FAQ
Hey all,

I was trying to copy some data from our cluster on 0.19.2 to a new
cluster on 0.18.3 by using disctp and the hftp:// filesystem.
Everything seemed to be going fine for a few hours, but then a few
tasks failed because a few files got 500 errors when trying to be
read from the 19 cluster. As a result the job died. Now that I'm
trying to restart it, I get this error:

[rapleaf@ds-nn2 ~]$ hadoop distcp hftp://ds-nn1:7276/ hdfs://ds-
nn2:7276/cluster-a
09/04/08 23:32:39 INFO tools.DistCp: srcPaths=[hftp://ds-nn1:7276/]
09/04/08 23:32:39 INFO tools.DistCp: destPath=hdfs://ds-nn2:7276/
cluster-a
With failures, global counters are inaccurate; consider running with -i
Copy failed: java.net.SocketException: Unexpected end of file from
server
at sun.net.www.http.HttpClient.parseHTTPHeader
(HttpClient.java:769)
at sun.net.www.http.HttpClient.parseHTTP(HttpClient.java:632)
at sun.net.www.http.HttpClient.parseHTTPHeader
(HttpClient.java:766)
at sun.net.www.http.HttpClient.parseHTTP(HttpClient.java:632)
at sun.net.www.protocol.http.HttpURLConnection.getInputStream
(HttpURLConnection.java:1000)
at org.apache.hadoop.dfs.HftpFileSystem$LsParser.fetchList
(HftpFileSystem.java:183)
at org.apache.hadoop.dfs.HftpFileSystem
$LsParser.getFileStatus(HftpFileSystem.java:193)
at org.apache.hadoop.dfs.HftpFileSystem.getFileStatus
(HftpFileSystem.java:222)
at org.apache.hadoop.fs.FileSystem.exists(FileSystem.java:667)
at org.apache.hadoop.tools.DistCp.checkSrcPath(DistCp.java:588)
at org.apache.hadoop.tools.DistCp.copy(DistCp.java:609)
at org.apache.hadoop.tools.DistCp.run(DistCp.java:768)
at org.apache.hadoop.util.ToolRunner.run(ToolRunner.java:65)
at org.apache.hadoop.util.ToolRunner.run(ToolRunner.java:79)
at org.apache.hadoop.tools.DistCp.main(DistCp.java:788)

I changed nothing at all between the first attempt and the subsequent
failed attempts.
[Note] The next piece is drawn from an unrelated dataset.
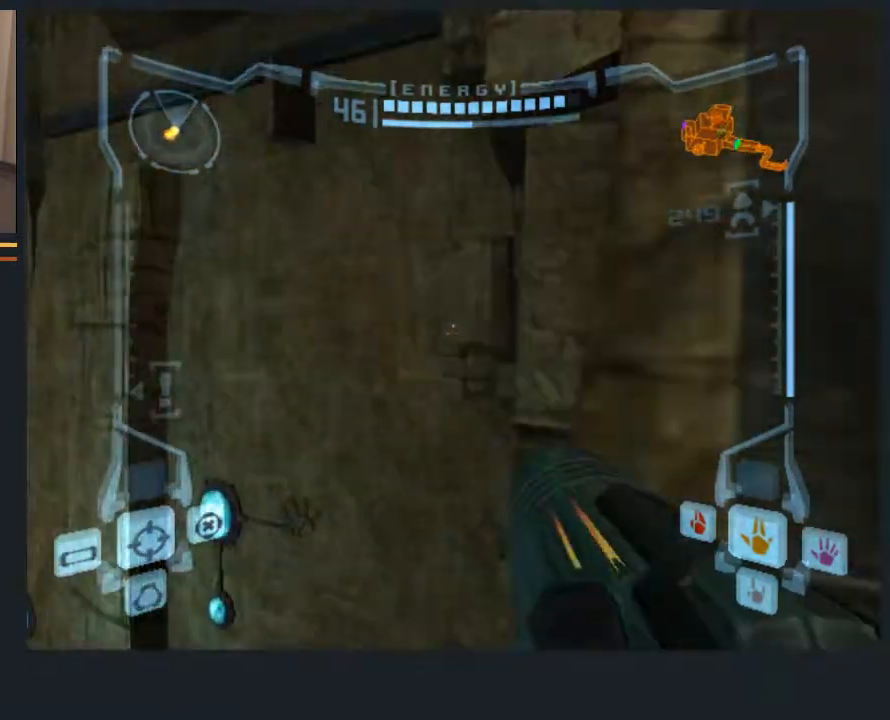
{"buttons": ["B", "L1"], "left_stick": "up-right", "right_stick": "center", "events": [[17, "left_stick", "up-right"], [67, "B", "down"]]}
The only clues in the namenode log for the 19
cluster are:

2009-04-08 23:29:09,786 WARN org.apache.hadoop.ipc.Server: Incorrect
header or version mismatch from 10.100.50.252:47733 got version 47
expected version 2

Anyone have any ideas?

-Bryan

Search Discussions

  • Todd Lipcon at Apr 9, 2009 at 6:57 am
    Hey Bryan,

    Any chance you can get a tshark trace on the 0.19 namenode? Maybe tshark -s
    100000 -w nndump.pcap port 7276

    Also, are the clocks synced on the two machines? The failure of your distcp
    is at 23:32:39, but the namenode log message you posted was 23:29:09. Did
    those messages actually pop out at the same time?

    Thanks
    -Todd
    On Wed, Apr 8, 2009 at 11:39 PM, Bryan Duxbury wrote:

    Hey all,

    I was trying to copy some data from our cluster on 0.19.2 to a new cluster
    on 0.18.3 by using disctp and the hftp:// filesystem. Everything seemed to
    be going fine for a few hours, but then a few tasks failed because a few
    files got 500 errors when trying to be read from the 19 cluster. As a result
    the job died. Now that I'm trying to restart it, I get this error:

    [rapleaf@ds-nn2 ~]$ hadoop distcp hftp://ds-nn1:7276/
    hdfs://ds-nn2:7276/cluster-a
    09/04/08 23:32:39 INFO tools.DistCp: srcPaths=[hftp://ds-nn1:7276/]
    09/04/08 23:32:39 INFO tools.DistCp: destPath=hdfs://ds-nn2:7276/cluster-a
    With failures, global counters are inaccurate; consider running with -i
    Copy failed: java.net.SocketException: Unexpected end of file from server
    at sun.net.www.http.HttpClient.parseHTTPHeader(HttpClient.java:769)
    at sun.net.www.http.HttpClient.parseHTTP(HttpClient.java:632)
    at sun.net.www.http.HttpClient.parseHTTPHeader(HttpClient.java:766)
    at sun.net.www.http.HttpClient.parseHTTP(HttpClient.java:632)
    at
    sun.net.www.protocol.http.HttpURLConnection.getInputStream(HttpURLConnection.java:1000)
    at
    org.apache.hadoop.dfs.HftpFileSystem$LsParser.fetchList(HftpFileSystem.java:183)
    at
    org.apache.hadoop.dfs.HftpFileSystem$LsParser.getFileStatus(HftpFileSystem.java:193)
    at
    org.apache.hadoop.dfs.HftpFileSystem.getFileStatus(HftpFileSystem.java:222)
    at org.apache.hadoop.fs.FileSystem.exists(FileSystem.java:667)
    at org.apache.hadoop.tools.DistCp.checkSrcPath(DistCp.java:588)
    at org.apache.hadoop.tools.DistCp.copy(DistCp.java:609)
    at org.apache.hadoop.tools.DistCp.run(DistCp.java:768)
    at org.apache.hadoop.util.ToolRunner.run(ToolRunner.java:65)
    at org.apache.hadoop.util.ToolRunner.run(ToolRunner.java:79)
    at org.apache.hadoop.tools.DistCp.main(DistCp.java:788)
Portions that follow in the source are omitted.